В зоне боевых действий нет стабильного положения. Все изменчиво. Безопасность, опасность, контроль, паника — эти и другие понятия постоянно сменяют друг друга, когда речь идет о территориях и людях в этой зоне. Когда вы выбираетесь из подобного места, оно все равно остается с вами, его инаковость то и дело дает о себе знать при взгляде на кажущиеся спокойными улицы вашего мирного родного города. «Что, если» становится реальностью, вы представляете себе, как взрываются дома вокруг Грамерси-парка, видите, как посреди Вашингтон-сквер появляются воронки от бомб, а на Делани-стрит падают, ужаленные снайперской пулей, женщины с сумками, полными покупок. Вы фотографируете свой маленький кусочек Манхэттена, и на снимках проявляются призраки — фантомы погибших далеко отсюда. Двойная экспозиция — как на фотографиях с эффектом Кирлиана[271], это становится новой разновидностью правды.
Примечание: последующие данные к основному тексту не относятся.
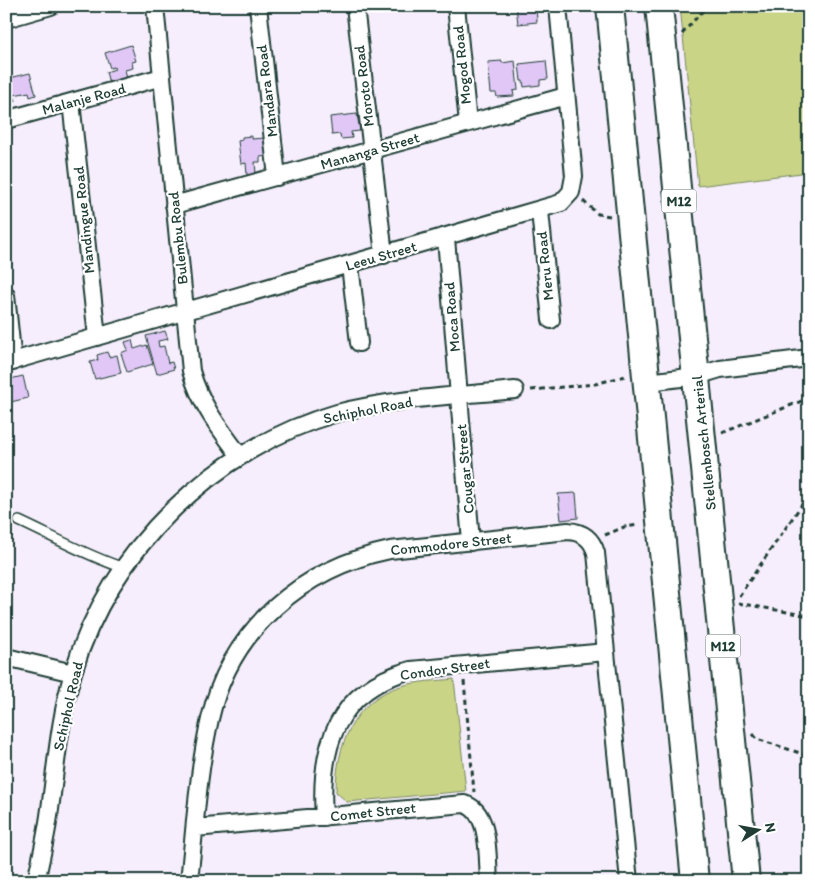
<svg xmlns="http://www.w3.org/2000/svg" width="815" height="887" font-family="Itim,sans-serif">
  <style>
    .green { fill: #c9d487; stroke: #74885e }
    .building { fill: #e0c7f6; stroke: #1f3d34 }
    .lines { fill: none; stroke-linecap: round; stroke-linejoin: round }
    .lane-casing { stroke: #1f3d34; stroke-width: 12 }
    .street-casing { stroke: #1f3d34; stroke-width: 20 }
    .primary-casing { stroke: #1f3d34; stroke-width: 30 }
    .path { stroke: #1f3d34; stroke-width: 3; stroke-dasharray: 5 4; stroke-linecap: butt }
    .lane { stroke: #fff; stroke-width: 9 }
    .street { stroke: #fff; stroke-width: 16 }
    .primary { stroke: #fff; stroke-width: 26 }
    .labels { text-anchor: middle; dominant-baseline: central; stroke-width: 4.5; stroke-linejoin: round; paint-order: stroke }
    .shield { fill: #fff; stroke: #627771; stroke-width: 1 }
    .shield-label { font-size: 14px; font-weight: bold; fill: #1f3d34 }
    .street-label { font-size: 15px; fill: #1f3d34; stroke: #fff }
  </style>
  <rect width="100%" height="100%" fill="#f6eefc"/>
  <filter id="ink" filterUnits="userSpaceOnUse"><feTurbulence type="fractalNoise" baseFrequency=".02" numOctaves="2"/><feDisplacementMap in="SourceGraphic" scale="10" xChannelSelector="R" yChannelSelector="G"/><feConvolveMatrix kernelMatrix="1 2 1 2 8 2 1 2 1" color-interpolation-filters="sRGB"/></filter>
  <g filter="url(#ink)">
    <path class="green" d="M 680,6 L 809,6 L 809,172 L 698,186 Z
      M 454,679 L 466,791 L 347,802 L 336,792 C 336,747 353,700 401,686 C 418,681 437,681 454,679 Z"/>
    <path class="building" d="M 516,6 L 536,6 L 537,22 L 518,24 Z
      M 131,45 L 136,61 L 132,62 L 133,68 L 125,70 L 127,78 L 109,83 L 106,72 L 115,69 L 114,67 L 110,68 L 105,53 Z
      M 502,61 L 502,63 L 515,61 L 518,90 L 513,91 L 514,96 L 497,97 L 496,93 L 491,93 L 488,62 Z
      M 546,61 L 548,79 L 540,80 L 540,85 L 524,87 L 523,81 L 521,81 L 519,64 Z
      M 30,73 L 36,95 L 30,97 L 29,92 L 14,95 L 16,101 L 10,102 L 12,107 L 6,109 L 6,79 Z
      M 357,114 L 360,131 L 351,132 L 352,138 L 341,139 L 340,134 L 332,135 L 330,117 Z
      M 252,136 L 252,139 L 265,138 L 268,156 L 260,157 L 260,162 L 255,162 L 256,174 L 247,175 L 246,163 L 241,164 L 238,141 L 242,140 L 242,137 Z
      M 165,331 L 168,339 L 158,341 L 159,347 L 164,346 L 168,363 L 172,362 L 174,369 L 157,374 L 146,336 Z
      M 132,340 L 134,349 L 147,345 L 153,364 L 127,372 L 121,353 L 128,350 L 125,342 Z
      M 107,352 L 109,357 L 117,355 L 121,373 L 95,379 L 90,362 L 98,360 L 97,355 Z
      M 23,376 L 28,398 L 6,403 L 6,380 Z
      M 576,493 L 578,518 L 561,520 L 558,494 Z"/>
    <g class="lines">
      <g class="lane-casing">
        <path id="lane" d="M 19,521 C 54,537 87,556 124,568"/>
      </g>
      <g class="street-casing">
        <path id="street" d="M 155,6 L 191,371 C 200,404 220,429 240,456
          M 258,6 L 277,177
          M 355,6 L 384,255
          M 456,6 L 468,123
          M 6,19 L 51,6
          M 71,102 L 97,337
          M 6,120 L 162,77
          M 174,205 L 566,96
          M 540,211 L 551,320
          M 446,238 L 471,542
          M 350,265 L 359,343
          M 6,295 L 13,362
          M 6,363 L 561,203 L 571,192 L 574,176 L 558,6
          M 648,382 L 697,376 L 720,369 L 809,358
          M 6,657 L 73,673
          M 324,817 C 319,747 336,690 411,670 L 606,652
          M 195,828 L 464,804 C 491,811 487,858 489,881
          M 36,881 C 41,859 46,837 49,816 C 56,768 59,720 73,673 C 109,550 214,448 337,413 C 394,398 456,396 515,390
          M 189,881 C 195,827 198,771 210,719 C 230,629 303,568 390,550 L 568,531 C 583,532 592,539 596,553 L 629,881"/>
      </g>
      <g class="primary-casing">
        <path id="primary" d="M 610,6 L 695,881
          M 659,6 L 746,881"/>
      </g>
      <path class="path" d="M 682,34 L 707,6
        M 583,201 L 598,214 L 610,216
        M 531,390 L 595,384 L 625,376
        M 722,433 L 809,398
        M 605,535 L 624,527 L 639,525
        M 739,596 L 809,494
        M 738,603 L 809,616
        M 464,681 L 474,792
        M 753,734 L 757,739 L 809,756"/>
      <use href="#lane" class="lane"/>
      <use href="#street" class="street"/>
      <use href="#primary" class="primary"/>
    </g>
  </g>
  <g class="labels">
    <g class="shield">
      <rect x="661.5" y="189.5" width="35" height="23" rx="4"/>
      <rect x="705.5" y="634.5" width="35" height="23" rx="4"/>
    </g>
    <g class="shield-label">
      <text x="679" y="201">M12</text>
      <text x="723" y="646">M12</text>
    </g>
    <g class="street-label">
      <text transform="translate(462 65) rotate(-96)">Mogod Road</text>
      <text transform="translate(364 86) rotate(-97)">Moroto Road</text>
      <text transform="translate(267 91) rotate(-97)">Mandara Road</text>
      <text transform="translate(84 99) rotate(-15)">Malanje Road</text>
      <text transform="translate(370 151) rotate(-16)">Mananga Street</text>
      <text transform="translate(84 220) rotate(-96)">Mandingue Road</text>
      <text transform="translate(178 238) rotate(-96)">Bulembu Road</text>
      <text transform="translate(381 256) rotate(-16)">Leeu Street</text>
      <text transform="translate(545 266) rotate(-96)">Meru Road</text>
      <text transform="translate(452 317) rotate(-95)">Moca Road</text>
      <text transform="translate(368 410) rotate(-11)">Schiphol Road</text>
      <text transform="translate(704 443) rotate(-96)">Stellenbosch Arterial</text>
      <text transform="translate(465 469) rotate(-95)">Cougar Street</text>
      <text transform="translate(451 544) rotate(-6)">Commodore Street</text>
      <text transform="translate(445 669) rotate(-8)">Condor Street</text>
      <text transform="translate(68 706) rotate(-77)">Schiphol Road</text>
      <text transform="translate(373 812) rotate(-6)">Comet Street</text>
    </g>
  </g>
  <rect width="815" height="887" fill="none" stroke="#fff" stroke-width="25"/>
  <rect x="12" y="12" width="790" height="862" fill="none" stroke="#1f3d34" stroke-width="2" filter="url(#ink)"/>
  <g transform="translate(758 830) rotate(79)" stroke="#ffffff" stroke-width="4" paint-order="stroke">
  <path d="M0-4L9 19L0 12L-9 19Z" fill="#1f3d34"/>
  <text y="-8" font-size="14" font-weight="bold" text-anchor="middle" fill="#1f3d34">N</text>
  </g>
</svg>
Я начал ссориться с окружающими, даже затевать драки. Да, и в барах, с незнакомыми людьми, я устраивал беспричинные драки. Я слышал свой хриплый пьяный голос, занудствующий и задирающий, и сам не узнавал его, но остановить не мог. Как будто увиденное мною насилие вызвало из самой глубины моего существа ответную потребность в насилии. Пылающий внутри меня огонь поднимался по изломам моего характера и выливался вулканической лавой через жерла моих глаз и губ. Однажды вечером, вскоре после исчезновения Стэндиша, я сопровождал Вину в «Ксенон», а затем в клуб «54». Ормус ненавидел подобные заведения, так что я мог выступать в качестве ее провожатого, не вызывая его подозрений. Вина же не могла обходиться без клубов, пристрастившись к ним, к тому же ей всегда было наплевать на то, что подумают люди. Она была одета в черное, но платье ее вовсе не напоминало траурное, для этого его было слишком мало. В общем, там, в «54», был этот прилизанный парень, отпустивший по этому поводу несколько саркастических замечаний, — что, мол, прошло еще слишком мало времени после ухода Стэндиша… ну да ладно, неважно. Вина оттащила меня в последний момент. Она заявила, что мои чувства не что иное, как ярость, присущая именно мужскому полу, потому что вы теряете самообладание. Она настолько промахнулась, что я даже не знал, как реагировать, и начал вместо этого ворчать по поводу Ормуса. «Эти его песни о других мирах, — вещал я, перекрикивая музыку, — что он себе вообразил? Предлагает людям землю обетованную, что ли? Меня это бесит, потому что, если вслушаться в содержание, он просто говорит, что тот мир не лучше, он просто другой, а это совсем не то, что слышат дети. Ты же сама повторяла: кто сейчас вслушивается в тексты песен? Эти гребаные чокнутые „новые квакеры“, — ты думаешь, они понимают их содержание? Они ждут не дождутся судного дня, молясь о конце, о наступлении dies irae, дня гнева, потому что тогда обретут они это гребаное царствие. Я не выношу этого. Пора вам, ребята, кончать всё это».